Once your bot reports stock, the race is on to buy it before anyone else can. For this, you could use the APIs of the site, but that’s time-consuming and a lot easier for retailers to detect and block bot usage. For this part of her botting tools [FinalPhoenix] likes to use web-based bots that go through a browser framework like Chromium and allow obfuscation techniques like scrolling, clicking other items, random pauses, and other simple-minded actions that make your bot appear to be only human. In the examples for this talk, the Puppeteer framework was used for this purpose. In the end, the main role of this part of the bot is to use a verified account to complete the purchase as fast as robotically possible, which is why they’re called buy-bots. Retailers do have some tricks to combat these web-based attacks like adding secret keys in the DOM that need to be sent with the next post, but these are easy to discover and incorporate into the scripts.

This raises up another interesting part of the scheme, the verified accounts. For the best chance at profit, you need multiple accounts, each used just one time to avoid your buy-bot being detected by the retailer. For this, [FinalPHoenix] turns to services that sell accounts in packages of 500-10,000 and cost around just $5-10 per batch.

But wait, here’s where it gets really wild as recursion takes hold.
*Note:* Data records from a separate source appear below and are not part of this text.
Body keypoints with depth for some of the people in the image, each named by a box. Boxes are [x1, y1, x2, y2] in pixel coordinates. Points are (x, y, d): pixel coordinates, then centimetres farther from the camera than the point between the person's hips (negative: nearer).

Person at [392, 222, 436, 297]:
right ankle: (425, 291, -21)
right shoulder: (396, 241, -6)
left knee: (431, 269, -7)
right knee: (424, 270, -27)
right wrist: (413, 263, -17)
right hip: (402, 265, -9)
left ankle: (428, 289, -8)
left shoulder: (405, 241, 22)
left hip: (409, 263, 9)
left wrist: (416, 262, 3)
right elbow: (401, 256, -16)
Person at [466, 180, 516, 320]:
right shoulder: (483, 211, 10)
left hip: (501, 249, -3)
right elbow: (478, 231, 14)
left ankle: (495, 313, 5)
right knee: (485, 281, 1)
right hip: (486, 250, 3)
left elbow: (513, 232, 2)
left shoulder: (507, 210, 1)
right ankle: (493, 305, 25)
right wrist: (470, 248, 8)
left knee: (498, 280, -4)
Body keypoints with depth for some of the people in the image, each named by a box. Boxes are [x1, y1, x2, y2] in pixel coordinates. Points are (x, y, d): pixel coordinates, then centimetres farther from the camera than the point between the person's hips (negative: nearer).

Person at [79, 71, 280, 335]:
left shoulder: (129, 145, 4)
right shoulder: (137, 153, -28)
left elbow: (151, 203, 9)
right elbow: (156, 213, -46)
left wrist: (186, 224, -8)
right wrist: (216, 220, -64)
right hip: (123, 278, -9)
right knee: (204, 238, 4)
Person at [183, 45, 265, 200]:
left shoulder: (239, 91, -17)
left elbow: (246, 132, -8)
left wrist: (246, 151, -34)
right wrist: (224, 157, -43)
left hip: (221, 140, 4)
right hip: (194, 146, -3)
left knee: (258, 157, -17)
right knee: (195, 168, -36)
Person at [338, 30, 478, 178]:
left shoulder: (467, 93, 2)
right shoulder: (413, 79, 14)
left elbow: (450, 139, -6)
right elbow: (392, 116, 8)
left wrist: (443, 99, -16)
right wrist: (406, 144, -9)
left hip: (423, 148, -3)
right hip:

Yes, these buy-bots are for sale (from sites like AIO Bot and usually around $300-1500), but they’re sold in limited quantities so that it’s harder for retailers to notice and take countermeasures. Just like how the clothing was limited release and incentivized bots-wielding resellers to enter the market, there is a secondary market for the bots themselves. [FinalPhoenix] reports that reselling one of these bots can yield $1000-1500 in profit. The same principles apply, and so what we’ve ended up with is bots buying bots to buy clothes. Who knows how many levels of bot-bot transactions there are, but it certainly feels like turtles all the way down.

Bot-based high-speed trading is the real way to make major bank on the securities market. Your average hacker is shut out of that “legitimate” business, but any enterprising programmer has the option of automating whichever reseller market they find most interesting. This breaks the public trust in commerce — buying quality products from a seller connected to their production for a reasonable price. If frustrates the manufacturer, alienates the consumer, but there appears to be little in place preventing it.